Para além do diagnóstico, e com base nos critérios de evidências e melhores práticas, o livro propõe um conjunto de mecanismos ou instituições que deveriam se constituir como pilares de um projeto nacional de educação. Entre eles se inserem questões como a de uma política para atrair e formar docentes e gestores, currículos adequados, políticas integradas para a primeira infância, diversificação do ensino médio, avaliação, formas adequadas de financiamento e de articulação entre os níveis da federação. Não se trata de criar programas ou projetos efêmeros – trata-se de estimular o desenvolvimento de instituições, a partir de valores compartilhados e de mecanismos institucionais que assegurem a vitalidade permanente de políticas e práticas educativas.  Nesse campo, o Brasil possui pouco consenso e pouquíssimas instituições. É território a ser desbravado.

O sucesso de qualquer reforma educativa se mede pela sua capacidade de alterar o que acontece dentro da sala de aula. E esta também é a grande dificuldade de qualquer reforma – chegar ao destino.  Mesmo reconhecendo os desafios e entraves para o sucesso de qualquer reforma, o livro aponta alguns caminhos que – com base em instituições sólidas – poderiam contribuir para iniciar um processo de melhoria da qualidade da educação no Brasil.  Entre esses incluem-se sugestões para repensar a questão do magistério, políticas adequadas para cada nível de ensino, formas inovadoras de financiamento e de estímulo à inovação e novos papéis para os diferentes níveis de governo.
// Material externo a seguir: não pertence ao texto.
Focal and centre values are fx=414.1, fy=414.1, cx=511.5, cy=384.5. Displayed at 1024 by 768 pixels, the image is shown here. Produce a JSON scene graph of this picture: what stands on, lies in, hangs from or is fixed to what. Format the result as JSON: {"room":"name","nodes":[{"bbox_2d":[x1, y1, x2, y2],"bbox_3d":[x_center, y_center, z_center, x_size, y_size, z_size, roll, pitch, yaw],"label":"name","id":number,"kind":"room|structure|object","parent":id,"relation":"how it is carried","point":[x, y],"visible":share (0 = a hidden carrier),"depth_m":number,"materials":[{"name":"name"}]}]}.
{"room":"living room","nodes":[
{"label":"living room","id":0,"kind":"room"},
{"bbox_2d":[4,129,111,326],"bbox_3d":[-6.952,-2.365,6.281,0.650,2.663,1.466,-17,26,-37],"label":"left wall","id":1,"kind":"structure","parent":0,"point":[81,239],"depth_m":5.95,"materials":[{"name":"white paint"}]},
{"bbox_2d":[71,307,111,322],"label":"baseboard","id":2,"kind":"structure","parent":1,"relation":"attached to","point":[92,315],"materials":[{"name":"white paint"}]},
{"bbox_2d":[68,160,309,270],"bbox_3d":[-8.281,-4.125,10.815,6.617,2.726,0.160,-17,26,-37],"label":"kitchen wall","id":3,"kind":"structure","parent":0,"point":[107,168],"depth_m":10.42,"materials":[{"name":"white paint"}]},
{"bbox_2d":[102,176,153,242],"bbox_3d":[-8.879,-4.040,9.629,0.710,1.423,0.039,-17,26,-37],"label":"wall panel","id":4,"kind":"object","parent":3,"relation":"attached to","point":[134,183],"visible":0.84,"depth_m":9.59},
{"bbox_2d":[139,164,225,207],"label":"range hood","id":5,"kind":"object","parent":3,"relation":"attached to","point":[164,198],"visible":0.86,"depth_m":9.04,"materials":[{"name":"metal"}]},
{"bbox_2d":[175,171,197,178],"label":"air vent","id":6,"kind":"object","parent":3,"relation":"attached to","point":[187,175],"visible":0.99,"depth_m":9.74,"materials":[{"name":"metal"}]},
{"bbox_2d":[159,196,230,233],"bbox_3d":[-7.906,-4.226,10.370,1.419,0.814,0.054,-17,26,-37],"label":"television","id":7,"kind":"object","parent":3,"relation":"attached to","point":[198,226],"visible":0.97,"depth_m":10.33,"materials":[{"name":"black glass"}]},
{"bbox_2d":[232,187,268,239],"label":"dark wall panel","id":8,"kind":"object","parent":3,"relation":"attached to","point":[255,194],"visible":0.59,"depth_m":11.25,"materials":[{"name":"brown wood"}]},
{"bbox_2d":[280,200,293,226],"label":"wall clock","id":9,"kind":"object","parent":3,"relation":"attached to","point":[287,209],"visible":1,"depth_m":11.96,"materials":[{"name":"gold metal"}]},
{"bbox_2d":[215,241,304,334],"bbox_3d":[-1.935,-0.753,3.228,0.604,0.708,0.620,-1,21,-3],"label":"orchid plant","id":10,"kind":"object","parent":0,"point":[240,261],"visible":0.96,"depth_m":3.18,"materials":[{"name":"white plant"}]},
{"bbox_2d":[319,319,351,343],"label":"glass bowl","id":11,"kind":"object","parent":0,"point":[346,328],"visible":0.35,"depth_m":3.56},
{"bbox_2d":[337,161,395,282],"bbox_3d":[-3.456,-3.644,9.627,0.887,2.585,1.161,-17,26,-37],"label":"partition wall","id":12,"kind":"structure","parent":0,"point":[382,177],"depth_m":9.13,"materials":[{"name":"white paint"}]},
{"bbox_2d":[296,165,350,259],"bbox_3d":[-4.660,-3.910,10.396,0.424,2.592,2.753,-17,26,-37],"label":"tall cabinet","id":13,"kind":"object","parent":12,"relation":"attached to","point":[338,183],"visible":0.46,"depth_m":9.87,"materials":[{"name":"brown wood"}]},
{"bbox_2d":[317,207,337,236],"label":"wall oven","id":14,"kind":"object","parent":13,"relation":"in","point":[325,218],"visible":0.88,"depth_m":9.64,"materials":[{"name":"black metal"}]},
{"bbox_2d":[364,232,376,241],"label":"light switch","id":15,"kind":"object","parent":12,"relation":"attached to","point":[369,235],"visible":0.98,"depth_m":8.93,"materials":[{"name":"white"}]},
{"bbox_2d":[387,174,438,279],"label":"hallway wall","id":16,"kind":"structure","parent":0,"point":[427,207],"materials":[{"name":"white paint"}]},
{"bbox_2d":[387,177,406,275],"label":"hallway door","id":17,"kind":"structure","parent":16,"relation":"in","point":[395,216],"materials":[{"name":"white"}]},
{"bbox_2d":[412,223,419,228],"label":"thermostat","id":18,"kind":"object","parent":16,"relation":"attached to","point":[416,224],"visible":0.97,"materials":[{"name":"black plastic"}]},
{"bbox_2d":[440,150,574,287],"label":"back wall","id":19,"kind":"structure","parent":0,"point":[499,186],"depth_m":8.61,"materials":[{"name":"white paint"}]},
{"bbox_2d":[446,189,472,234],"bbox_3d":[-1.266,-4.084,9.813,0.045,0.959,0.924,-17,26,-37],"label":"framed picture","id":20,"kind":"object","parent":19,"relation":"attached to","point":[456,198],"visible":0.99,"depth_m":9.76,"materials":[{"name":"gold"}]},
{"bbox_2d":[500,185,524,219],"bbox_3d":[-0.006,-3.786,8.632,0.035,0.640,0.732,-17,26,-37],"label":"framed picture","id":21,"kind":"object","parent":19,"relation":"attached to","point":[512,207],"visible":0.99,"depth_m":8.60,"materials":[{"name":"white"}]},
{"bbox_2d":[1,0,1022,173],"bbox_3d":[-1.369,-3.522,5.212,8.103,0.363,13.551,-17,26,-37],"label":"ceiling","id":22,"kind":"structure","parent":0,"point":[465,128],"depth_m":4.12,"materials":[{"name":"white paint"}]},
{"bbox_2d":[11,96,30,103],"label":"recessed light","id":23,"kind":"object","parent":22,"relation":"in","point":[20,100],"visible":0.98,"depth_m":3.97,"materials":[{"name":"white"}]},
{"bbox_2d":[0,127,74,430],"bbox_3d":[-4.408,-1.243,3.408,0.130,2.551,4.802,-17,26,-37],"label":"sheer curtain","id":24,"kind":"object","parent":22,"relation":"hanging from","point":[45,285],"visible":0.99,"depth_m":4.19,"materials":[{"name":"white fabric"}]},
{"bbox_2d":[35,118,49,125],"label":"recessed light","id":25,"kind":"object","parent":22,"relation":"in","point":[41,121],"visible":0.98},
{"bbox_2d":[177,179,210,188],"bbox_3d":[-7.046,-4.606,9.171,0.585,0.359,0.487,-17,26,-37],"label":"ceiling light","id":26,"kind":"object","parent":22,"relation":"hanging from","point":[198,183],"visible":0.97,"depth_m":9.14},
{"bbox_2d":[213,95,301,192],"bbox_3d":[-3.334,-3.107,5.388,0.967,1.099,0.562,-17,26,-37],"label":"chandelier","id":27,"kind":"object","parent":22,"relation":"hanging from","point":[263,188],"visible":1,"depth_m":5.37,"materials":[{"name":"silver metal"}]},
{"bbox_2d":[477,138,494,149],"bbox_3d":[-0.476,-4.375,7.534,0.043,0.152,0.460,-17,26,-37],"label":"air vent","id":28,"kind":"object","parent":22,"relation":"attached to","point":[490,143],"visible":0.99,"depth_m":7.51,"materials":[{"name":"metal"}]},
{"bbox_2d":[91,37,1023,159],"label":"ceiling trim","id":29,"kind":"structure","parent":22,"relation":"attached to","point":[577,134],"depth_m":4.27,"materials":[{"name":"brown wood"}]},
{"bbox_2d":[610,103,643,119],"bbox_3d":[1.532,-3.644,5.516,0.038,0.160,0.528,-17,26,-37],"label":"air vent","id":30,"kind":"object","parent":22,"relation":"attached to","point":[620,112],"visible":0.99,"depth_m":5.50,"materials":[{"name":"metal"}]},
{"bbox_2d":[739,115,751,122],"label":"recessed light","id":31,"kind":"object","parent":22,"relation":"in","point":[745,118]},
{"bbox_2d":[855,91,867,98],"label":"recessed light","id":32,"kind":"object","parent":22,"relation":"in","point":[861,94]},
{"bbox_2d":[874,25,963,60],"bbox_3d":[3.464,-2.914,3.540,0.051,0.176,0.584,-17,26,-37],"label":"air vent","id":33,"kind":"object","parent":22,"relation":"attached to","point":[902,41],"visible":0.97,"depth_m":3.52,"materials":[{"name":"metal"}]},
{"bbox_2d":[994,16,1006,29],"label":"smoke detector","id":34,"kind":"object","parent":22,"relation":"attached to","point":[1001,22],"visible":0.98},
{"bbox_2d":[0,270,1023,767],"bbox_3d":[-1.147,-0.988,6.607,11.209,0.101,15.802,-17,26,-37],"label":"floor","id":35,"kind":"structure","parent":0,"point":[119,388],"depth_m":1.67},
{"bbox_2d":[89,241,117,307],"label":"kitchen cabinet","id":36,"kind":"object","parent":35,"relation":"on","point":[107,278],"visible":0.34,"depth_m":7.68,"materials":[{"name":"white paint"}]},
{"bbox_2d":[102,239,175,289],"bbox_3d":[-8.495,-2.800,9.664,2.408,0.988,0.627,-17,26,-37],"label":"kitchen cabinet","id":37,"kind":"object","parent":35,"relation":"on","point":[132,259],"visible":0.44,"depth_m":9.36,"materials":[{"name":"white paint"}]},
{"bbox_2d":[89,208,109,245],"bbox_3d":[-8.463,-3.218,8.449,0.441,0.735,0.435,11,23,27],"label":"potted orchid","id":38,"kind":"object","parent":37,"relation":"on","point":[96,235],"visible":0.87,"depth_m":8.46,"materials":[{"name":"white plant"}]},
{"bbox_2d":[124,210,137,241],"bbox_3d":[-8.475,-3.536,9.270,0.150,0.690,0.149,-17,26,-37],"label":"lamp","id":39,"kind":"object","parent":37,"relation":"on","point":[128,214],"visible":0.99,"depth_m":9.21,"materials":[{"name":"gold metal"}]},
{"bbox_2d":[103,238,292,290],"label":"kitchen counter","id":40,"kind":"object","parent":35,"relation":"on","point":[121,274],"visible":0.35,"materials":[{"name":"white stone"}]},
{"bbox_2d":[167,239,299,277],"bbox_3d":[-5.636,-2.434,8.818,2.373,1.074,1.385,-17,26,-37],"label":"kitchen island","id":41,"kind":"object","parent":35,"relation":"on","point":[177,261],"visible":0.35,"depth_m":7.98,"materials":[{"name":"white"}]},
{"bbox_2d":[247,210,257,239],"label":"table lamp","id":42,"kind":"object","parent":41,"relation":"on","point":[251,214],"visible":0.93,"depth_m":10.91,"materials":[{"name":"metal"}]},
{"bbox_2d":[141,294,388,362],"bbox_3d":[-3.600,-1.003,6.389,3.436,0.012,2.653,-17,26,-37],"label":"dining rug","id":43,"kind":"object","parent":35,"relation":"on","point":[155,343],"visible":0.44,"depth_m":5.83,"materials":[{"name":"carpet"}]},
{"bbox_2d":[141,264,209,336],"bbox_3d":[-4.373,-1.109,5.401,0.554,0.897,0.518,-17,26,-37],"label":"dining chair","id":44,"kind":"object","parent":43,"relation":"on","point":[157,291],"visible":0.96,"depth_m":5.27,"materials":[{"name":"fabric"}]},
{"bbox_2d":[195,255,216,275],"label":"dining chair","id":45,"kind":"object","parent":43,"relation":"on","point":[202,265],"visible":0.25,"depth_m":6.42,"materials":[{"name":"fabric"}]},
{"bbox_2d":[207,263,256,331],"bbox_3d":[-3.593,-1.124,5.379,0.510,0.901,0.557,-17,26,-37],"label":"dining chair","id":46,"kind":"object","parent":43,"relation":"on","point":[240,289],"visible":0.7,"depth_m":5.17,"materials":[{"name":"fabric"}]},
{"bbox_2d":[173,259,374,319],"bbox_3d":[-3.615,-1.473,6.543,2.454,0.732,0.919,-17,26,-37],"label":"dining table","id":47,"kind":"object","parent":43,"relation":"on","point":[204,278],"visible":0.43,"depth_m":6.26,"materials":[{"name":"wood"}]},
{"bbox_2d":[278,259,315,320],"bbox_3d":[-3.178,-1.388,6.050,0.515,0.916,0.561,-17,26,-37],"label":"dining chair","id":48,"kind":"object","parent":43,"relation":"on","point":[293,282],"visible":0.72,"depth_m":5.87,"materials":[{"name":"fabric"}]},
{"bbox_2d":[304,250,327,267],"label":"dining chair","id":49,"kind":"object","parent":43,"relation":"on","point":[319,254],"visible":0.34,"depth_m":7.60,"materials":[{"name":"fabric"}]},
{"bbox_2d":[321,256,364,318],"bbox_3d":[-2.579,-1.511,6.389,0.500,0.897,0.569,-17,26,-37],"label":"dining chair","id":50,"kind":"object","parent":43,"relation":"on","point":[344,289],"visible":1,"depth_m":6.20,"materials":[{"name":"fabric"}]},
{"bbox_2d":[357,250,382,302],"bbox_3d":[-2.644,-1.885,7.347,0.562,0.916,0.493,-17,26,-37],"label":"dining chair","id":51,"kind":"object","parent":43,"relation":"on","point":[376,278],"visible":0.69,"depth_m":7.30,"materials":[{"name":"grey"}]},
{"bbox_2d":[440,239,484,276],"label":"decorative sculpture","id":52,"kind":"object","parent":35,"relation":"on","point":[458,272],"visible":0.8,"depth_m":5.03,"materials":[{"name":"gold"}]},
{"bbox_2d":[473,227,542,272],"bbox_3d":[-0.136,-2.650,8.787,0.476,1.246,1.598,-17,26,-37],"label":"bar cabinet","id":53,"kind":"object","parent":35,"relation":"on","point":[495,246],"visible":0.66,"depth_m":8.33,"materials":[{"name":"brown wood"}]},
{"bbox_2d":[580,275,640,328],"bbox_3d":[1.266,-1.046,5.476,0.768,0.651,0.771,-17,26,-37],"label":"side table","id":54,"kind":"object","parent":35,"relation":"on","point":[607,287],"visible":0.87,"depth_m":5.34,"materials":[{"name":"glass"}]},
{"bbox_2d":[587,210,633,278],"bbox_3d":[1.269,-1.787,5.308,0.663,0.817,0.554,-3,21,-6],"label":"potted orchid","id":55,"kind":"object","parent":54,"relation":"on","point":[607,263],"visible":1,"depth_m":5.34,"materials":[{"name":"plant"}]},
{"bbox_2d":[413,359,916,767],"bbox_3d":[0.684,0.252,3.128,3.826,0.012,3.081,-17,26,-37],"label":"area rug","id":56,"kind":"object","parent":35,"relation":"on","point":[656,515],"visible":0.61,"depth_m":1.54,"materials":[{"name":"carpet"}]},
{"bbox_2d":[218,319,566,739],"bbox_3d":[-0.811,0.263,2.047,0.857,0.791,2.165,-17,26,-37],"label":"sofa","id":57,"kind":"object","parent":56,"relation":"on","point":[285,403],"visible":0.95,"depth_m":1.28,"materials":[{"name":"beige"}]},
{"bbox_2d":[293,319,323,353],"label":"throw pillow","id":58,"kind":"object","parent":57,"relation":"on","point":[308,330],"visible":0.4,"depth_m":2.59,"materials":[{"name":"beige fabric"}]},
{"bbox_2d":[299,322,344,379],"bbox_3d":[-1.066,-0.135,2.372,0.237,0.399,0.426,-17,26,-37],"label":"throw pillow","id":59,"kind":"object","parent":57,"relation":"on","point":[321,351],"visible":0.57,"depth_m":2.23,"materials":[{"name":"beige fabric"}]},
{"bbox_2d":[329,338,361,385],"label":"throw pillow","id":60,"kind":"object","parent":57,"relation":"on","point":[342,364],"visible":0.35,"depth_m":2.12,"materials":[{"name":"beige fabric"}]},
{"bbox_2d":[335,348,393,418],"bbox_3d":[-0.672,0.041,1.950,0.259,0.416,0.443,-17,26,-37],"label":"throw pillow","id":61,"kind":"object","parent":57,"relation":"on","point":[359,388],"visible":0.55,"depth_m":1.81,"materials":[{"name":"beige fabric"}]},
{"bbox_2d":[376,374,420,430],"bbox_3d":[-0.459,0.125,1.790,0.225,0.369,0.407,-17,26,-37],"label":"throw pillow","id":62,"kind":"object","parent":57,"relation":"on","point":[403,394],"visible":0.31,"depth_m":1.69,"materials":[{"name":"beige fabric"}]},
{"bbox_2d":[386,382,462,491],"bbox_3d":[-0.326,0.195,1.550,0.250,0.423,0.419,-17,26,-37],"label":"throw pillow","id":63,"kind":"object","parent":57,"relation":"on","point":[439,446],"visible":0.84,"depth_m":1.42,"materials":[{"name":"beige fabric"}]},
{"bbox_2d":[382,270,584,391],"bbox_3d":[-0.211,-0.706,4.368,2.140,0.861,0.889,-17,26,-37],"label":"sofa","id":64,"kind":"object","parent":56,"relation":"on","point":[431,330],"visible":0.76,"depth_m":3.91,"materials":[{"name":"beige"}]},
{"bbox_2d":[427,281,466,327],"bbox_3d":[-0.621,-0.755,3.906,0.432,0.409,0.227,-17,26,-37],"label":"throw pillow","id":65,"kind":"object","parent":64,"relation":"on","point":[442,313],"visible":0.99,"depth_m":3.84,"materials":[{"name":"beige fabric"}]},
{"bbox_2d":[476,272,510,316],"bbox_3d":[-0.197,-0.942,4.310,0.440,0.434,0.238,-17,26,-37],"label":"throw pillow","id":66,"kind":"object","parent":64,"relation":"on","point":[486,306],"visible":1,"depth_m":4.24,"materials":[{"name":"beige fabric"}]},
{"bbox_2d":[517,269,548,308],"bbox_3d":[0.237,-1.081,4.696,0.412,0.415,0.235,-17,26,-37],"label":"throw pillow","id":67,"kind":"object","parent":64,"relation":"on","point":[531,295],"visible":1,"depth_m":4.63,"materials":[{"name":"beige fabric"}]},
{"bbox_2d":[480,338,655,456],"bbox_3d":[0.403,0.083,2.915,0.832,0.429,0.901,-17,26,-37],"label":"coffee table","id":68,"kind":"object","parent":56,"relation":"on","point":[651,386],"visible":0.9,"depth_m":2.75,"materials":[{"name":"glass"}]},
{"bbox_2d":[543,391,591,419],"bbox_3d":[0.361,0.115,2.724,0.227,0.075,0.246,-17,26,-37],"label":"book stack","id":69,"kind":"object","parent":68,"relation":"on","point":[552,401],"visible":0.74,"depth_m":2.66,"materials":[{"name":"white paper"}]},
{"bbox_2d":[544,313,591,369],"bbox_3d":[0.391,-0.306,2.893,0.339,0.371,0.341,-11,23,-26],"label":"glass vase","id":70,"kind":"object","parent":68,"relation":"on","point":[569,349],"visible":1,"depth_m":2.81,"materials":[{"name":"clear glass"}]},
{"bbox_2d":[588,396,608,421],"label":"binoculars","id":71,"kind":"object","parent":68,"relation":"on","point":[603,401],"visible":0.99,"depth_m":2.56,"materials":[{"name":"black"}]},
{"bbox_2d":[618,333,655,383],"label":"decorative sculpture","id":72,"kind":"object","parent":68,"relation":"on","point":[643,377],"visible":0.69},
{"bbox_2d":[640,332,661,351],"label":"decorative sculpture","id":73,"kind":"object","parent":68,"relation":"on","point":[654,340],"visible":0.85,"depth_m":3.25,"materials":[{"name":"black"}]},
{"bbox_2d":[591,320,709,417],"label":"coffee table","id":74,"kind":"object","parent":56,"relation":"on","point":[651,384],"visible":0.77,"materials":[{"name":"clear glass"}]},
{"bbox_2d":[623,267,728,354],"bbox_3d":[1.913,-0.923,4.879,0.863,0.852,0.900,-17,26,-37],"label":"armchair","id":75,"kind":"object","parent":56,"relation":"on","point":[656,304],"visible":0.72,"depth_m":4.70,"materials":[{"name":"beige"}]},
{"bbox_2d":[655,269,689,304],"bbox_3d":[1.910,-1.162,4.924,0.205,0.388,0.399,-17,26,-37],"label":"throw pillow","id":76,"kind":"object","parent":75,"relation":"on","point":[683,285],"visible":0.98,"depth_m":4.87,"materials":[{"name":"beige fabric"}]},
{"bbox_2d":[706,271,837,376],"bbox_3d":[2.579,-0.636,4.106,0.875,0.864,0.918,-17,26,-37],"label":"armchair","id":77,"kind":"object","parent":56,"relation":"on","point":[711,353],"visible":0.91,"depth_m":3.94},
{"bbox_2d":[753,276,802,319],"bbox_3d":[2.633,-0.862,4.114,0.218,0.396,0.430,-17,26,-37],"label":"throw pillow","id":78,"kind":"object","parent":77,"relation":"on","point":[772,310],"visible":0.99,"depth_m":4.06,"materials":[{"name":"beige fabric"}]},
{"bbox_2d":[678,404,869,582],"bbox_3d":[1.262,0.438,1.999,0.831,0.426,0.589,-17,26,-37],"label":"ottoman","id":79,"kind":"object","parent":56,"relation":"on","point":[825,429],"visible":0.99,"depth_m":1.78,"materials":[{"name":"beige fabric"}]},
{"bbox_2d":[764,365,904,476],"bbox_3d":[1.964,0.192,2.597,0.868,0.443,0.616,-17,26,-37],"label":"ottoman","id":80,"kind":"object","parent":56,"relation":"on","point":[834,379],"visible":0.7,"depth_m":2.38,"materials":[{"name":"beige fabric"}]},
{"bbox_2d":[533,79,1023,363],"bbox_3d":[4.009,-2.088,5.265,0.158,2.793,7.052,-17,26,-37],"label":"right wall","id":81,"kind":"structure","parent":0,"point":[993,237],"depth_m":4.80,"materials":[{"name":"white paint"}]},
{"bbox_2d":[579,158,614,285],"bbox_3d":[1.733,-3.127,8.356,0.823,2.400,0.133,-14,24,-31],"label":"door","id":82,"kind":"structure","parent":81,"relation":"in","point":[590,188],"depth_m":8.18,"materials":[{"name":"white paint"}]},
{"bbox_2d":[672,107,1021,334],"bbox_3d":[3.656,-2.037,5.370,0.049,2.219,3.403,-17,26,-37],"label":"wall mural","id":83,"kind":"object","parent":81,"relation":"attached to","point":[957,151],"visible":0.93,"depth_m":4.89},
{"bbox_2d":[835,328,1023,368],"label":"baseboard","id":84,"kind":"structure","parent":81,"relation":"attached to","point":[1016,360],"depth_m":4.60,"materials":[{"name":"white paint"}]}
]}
Esta é a proposta deste livro. Sem qualquer ambição de oferecer “a solução”, propomos um debate a respeito das escolas que temos, dos fundamentos de um projeto educacional apoiado num conceito minimamente adequado de Escola e nas possibilidades e limites que temos para repensar essa instituição.

Nossas crianças e jovens não estão aprendendo como deveriam e poderiam, estão sendo privados de participar dos benefícios e oportunidades oferecidas aqui e fora de nosso país, mas, sobretudo, estão sendo privados de uma educação que lhes permita fazer melhor do que fez a nossa geração. É nossa responsabilidade ajudar a encontrar e corrigir os rumos. Por isso, este livro serve também de alerta, convite e convocação ao debate.